Simmel's analysis is also capable of making a notable contribution - probably in a critical and negative sense - to a currently expanding sector of study today, that of memetics. As is known, memetics attempts a reconstruction in exquisitely Darwinian terms - that is, in terms of mutation and natural selection - of cultural processes. That is, memetics bets on an isomorphism between processes regarding genetic replicants and cultural ones. As we already pointed out, Simmel's hypothesis seemingly reveals an isomorphism between cultural change and biological evolution: the tension between imitation and distinction recalls the Darwinian tension between selection and mutation. Yet at the same time, Simmel implies the efficacy of a primary instinct - that of distinguishing oneself - of which we are hard put to find an equivalent in non-human species, and which apparently does not ensure evident reproductive advantages to the individual's genes. In each case, this theory of Simmel - as ignored in the Anglo-American countries as it is famous in Italy - lends itself well to the debate both within memetics as well as to the supporters and critics of the memetic hypothesis. In this way, Simmel's theory might be able to bridge these two sectors of study - memetics and simulation - which have heretofore not done much in the way of collaboration.
1 Georg Simmel, "Fashion", International Quarterly, 10(1), October 1904, pp. 130-155, reprinted in American Journal of Sociology, 62(6), May 1957, pp. 541-558. Quotations used here are taken from the October 1904 translation and labelled F.
2 These drives must be "natural" and cannot be sociologically produced because they are asserted to be the cause, and not the effect, of social phenomena.

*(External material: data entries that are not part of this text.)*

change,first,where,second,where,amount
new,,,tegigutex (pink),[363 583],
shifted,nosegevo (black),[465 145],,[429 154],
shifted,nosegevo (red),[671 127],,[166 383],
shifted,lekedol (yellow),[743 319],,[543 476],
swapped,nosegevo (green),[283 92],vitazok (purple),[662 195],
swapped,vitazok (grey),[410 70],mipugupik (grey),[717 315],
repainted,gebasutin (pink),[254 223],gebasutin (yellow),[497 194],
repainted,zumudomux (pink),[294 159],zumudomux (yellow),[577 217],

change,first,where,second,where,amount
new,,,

3 Veblen was the first to remark, in 1899 (The Theory of the Leisure Class, Modern Library, Random House, New York 1934), that, in a market, what and whether one buys is determined partially by what and whether many others have also bought. In short, demand by the consumer is bound partially to interpersonal effects. On this point, see also: James Duesenberry, Income, Savings and the Theory of Consumer Behavior, Harvard University Press, Cambridge MA, 1949; Harvey Leibenstein, "Bandwagon, Snob and Veblen Effects in the Theory of Consumer Demand", Quarterly Journal of Economics, 64, 1950, pp. 183-207 and Harvey Leibenstein, Beyond Economic Man: A New Foundation for Microeconomics, Harvard University Press, Cambridge MA, 1976; Mark Granovetter and Roland Soong, "Threshold Models of Interpersonal Effects in Consumer Demand", Journal of Economic Behavior and Organization, 7, 1986, pp. 83-99.
4 For the case of Italy, see: C. Tullio Altan, I Valori Difficili, Bompiani, Milano, 1974; L. Ricolfi and L. Sciolla, Senza Padri né Maestri, De Donato, Bari, 1980; L. Ricolfi and L. Sciolla, "Fermare il Tempo" in Inchiesta, 54, 1981, pp. 34-43; S. Messina, "I partiti, la Famiglia, il Lavoro: Ecco che Cosa ne Pensano i Giovani", La Repubblica, 17 giugno 1983, p. 6.